I've been trying to optimise our database, but not being a DBA and not having done a whole lot of tuning before I'm struggling a little with "too many options".
I've already run pg_tune and bumped a few of the memory options, and that gave a good performance increase. The problematic table is >250m rows at the moment, essentially consists of a timestamp, value, fk id row and has indexes on the (timestamp, fk id) and (fk id, timestamp) as well as the row id.
The "problematic" part comes when requesting say, a year's worth of data over more than a few of the fk ids (for example, a year's worth over a range of 150 fk ids)... queries run to 10 minutes.
I've come up with a pretty reasonable (it seems) partition function that splits data into tables based on the id of a table to which they are foreign keyed (so basically, these are many many thousands of rows per fk id per day, or maybe only up to a hundred per day, but they all end up in their own child table).
Then, the check constraints are just "is the id of this fk = to xxx".
This seemed like a reasonably good idea, because we often select data based on the foreign key id.
Now - I realised also that old data will still be in the master table, and couldn't see anything obvious in the docs about how to solve that (i.e. insert all pre-existing rows into child partitions), so I have also added a check constraint that says "and timestamp is > timestamp-at-which-child-table-was-made".

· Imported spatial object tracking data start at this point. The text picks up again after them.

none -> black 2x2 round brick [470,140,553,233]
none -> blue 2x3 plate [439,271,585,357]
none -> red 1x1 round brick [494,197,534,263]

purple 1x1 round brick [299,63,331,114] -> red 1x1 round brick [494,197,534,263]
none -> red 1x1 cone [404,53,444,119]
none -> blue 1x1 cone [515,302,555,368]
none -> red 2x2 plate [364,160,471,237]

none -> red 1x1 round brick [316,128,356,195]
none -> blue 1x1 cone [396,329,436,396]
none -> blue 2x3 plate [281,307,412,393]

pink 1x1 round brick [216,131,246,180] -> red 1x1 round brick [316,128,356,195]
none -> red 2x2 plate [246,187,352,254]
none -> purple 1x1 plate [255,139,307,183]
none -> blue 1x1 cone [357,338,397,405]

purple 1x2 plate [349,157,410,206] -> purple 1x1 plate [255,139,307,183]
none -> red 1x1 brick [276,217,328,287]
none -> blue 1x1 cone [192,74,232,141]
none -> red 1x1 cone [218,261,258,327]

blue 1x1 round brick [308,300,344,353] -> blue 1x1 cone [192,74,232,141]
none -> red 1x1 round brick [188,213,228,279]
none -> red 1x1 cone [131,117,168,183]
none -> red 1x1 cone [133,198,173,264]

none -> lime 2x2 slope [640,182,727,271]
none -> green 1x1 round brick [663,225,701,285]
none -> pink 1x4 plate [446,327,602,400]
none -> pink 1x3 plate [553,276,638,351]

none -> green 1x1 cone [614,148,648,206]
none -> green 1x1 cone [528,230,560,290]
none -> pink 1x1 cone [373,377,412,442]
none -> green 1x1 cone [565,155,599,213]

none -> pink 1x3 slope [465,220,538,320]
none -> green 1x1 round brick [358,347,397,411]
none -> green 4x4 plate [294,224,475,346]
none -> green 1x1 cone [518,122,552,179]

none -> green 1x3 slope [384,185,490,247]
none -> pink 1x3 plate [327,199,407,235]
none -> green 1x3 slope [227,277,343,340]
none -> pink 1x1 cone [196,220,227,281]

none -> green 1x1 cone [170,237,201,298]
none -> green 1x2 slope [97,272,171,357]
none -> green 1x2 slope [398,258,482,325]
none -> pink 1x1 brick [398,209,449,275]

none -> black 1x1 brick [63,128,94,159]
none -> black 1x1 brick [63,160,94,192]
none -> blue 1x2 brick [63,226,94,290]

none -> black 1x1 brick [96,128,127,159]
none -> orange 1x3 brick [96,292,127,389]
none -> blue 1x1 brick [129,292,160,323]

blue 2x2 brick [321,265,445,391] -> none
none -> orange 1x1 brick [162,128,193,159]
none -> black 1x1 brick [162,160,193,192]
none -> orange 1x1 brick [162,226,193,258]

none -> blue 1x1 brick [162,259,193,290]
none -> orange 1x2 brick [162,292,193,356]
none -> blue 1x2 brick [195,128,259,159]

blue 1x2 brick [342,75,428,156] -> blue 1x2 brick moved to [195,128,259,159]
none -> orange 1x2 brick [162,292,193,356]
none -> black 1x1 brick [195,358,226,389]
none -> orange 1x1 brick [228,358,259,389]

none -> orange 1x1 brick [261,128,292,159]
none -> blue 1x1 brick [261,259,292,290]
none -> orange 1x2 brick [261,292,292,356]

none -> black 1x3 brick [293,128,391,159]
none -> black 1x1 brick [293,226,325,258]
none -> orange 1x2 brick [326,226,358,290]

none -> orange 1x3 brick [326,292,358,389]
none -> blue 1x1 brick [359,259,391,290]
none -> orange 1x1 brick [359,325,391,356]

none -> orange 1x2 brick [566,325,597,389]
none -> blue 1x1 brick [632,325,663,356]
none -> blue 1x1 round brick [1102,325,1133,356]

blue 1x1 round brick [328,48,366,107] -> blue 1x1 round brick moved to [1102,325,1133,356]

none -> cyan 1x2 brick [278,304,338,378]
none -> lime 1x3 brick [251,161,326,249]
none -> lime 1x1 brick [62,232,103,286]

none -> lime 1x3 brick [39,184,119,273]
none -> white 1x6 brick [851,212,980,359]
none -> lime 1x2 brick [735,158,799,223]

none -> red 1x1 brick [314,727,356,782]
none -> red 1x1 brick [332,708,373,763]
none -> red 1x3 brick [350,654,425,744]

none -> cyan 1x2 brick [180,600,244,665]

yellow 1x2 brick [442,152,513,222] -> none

And then also noticed the caveat:
Partitioning using these techniques will work well with up to perhaps a hundred partitions; don't try to use many thousands of partitions.
Besides this caveat being a bit vague "perhaps a hundred" and "not many thousands" - it seems like maybe my partitioning method is not ideal anyway since we may have thousands of rows in the foreign-keyed table, and hence many thousands of partitions (but then, how long does it really take to scan thousands of equality conditions?).
So it's starting to feel a little bit crazy, and I just wanted to sanity check.
The questions, then:
- is it really ok to have thousands of partition tables, given very simple equality constraints (I intend to get rid of the timestamp check, so would only be based on fk id)?
- how would I best go about moving data from the master table to the relevant child tables?
- is this a sensible optimisation to make in the first place?
Hope someone can constrain my options somehow!